• [Exercise aim]: Extract the records below word for word and ignore the images.

• [Material shown]:
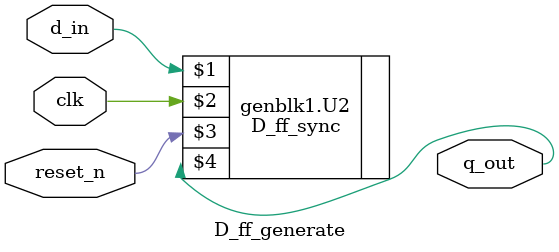
<source format=v>
`timescale 1ns / 1ps


module D_ff_generate(
    input d_in,
    input clk,
    input reset_n,
    output q_out
    );
    
parameter RESET_TYPE = 1; //sync reset
generate
    case(RESET_TYPE)
    1'b0: D_ff_async U1 (d_in,clk,reset_n,q_out);
    1'b1: D_ff_sync U2 (d_in,clk,reset_n,q_out);
    endcase    
endgenerate
endmodule

</source>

• [Result]:
<source format=v>
`timescale 1ns / 1ps


module D_ff_generate(
    input d_in,
    input clk,
    input reset_n,
    output q_out
    );
    
parameter RESET_TYPE = 1; //sync reset
generate
    case(RESET_TYPE)
    1'b0: D_ff_async U1 (d_in,clk,reset_n,q_out);
    1'b1: D_ff_sync U2 (d_in,clk,reset_n,q_out);
    endcase    
endgenerate
endmodule

</source>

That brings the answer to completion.